For instance, Israel’s military incursion in Gaza has already enraged the Arab Masses all over the Middle East. Some Pro-Western governments in the region are in a rather dire situation (Egypt, Jordan, Saudi Arabia) and their position can become ever more fragile for they can become the target of their own populations discontent because of their rulers’ (covert or otherwise) collaboration with the Americans and/or the Israelis.
Those Arab governments are afraid of Iran’s using its proxies and allies to fuel unrest and to topple them, thus advancing Teheran’s agenda of becoming a regional leader. If those governments are overthrown, their hypothetical successors will surely be much less willing to collaborate with the West, which knows that, if such thing ever happens, the Middle Eastern balance of power would dramatically change, not to mention that the price of oil would skyrocket.
Israel fears a nuclear Iran would mean the end of the Israeli monopoly over nuclear weapons in the region. An Iran armed with nuclear weapons (even if it is ruled by hardline Mahmud Ahmadinejad) would not be foolish enough to attack Israel first because Teheran is well aware of Israel’s menacing stockpile of nuclear weapons.
So what the Israeli government really is scared of is the possibility that any rival of Israel, covered by a hypothetical Iranian nuclear umbrella, would feel less intimidated by Israel. Moreover, such scenario could encourage other Middle Easter States to develop their own nuclear weapons. So far, the Israelis have implemented a policy of dispensing carrots (negotiation proposals) and sticks (air strikes) to Damascus in an attempt to seduce Syria away from Iran.
On the other hand, the West is not afraid of a nuclear Iran per se. One can infer that from their refusal to do anything meaningful to prevent the acquisition of nuclear weapons by States like India, Israel or Pakistan. Rather, the Americans and the Europeans cannot accept a ‘Pax Iranica’ in the Middle East because Teheran would, de facto, control a zone which contains the world’s largest oil reserves, a resource the Western economies have to import because their domestic supplies are not enough to meet their consumption needs.

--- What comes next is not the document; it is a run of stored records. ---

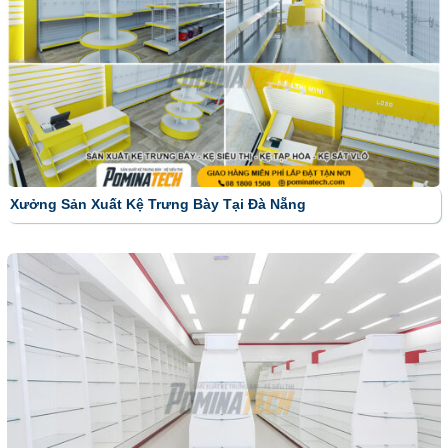
Xưởng Sản Xuất Kệ Trưng Bày Tại Đà Nẵng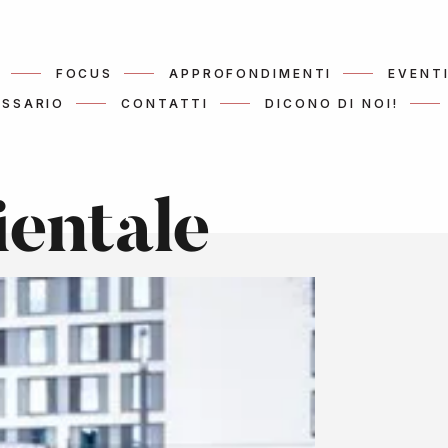
FOCUS
APPROFONDIMENTI
EVENT
SSARIO
CONTATTI
DICONO DI NOI!
ientale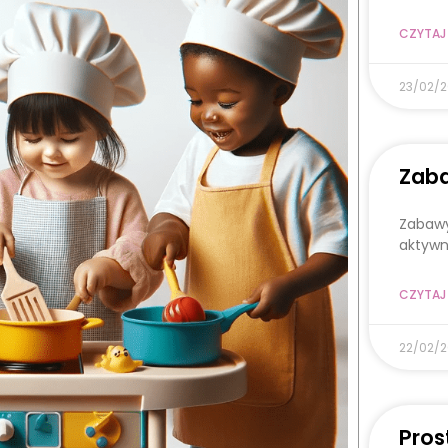
CZYTAJ 
23/02/
Zaba
Zabawy
aktywn
CZYTAJ 
22/02/
Pros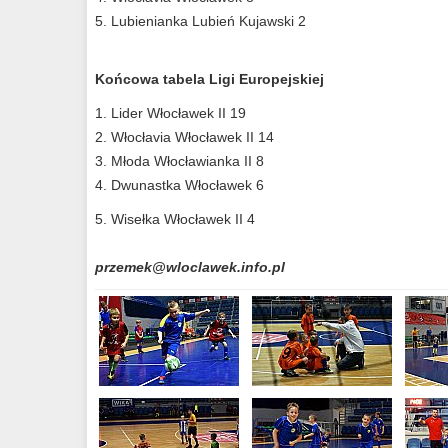
5. Lubienianka Lubień Kujawski 2
Końcowa t
abela Ligi Europejskiej
1. Lider Włocławek II 19
2. Włocłavia Włocławek II 14
3. Młoda Włocławianka II 8
4. Dwunastka Włocławek 6
5. Wisełka Włocławek II 4
przemek@wloclawek.info.pl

In case of an Israeli and/or American attack against Iran, Ahmadinejad’s government will certainly respond. A possible countermeasure would be to fire Persian ballistic missiles against Israel and maybe even against American military bases in the regions. Teheran will unquestionably resort to its proxies like Hamas or Hezbollah (or even some of its Shiite allies it has in Lebanon or Saudi Arabia) to carry out attacks against Israel, America and their allies, effectively setting in flames a large portion of the Middle East. The ultimate weapon at Iranian disposal is to block the Strait of Hormuz. If such chokepoint is indeed asphyxiated, that would dramatically increase the price of oil, this a very threatening retaliation because it will bring intense financial and economic havoc upon the West, which is already facing significant trouble in those respects.
In short, the necessary conditions for a major war in the Middle East are given. Such conflict could rapidly spiral out of control and thus a relatively minor clash could quickly and dangerously escalate by engulfing the whole region and perhaps even beyond. There are many key players: the Israelis, the Palestinians, the Arabs, the Persians and their respective allies and some great powers could become involved in one way or another (America, Russia, Europe, China). Therefore, any miscalculation by any of the main protagonists can trigger something no one can stop. Taking into consideration that the stakes are too high, perhaps it is not wise to be playing with fire right in the middle of a powder keg.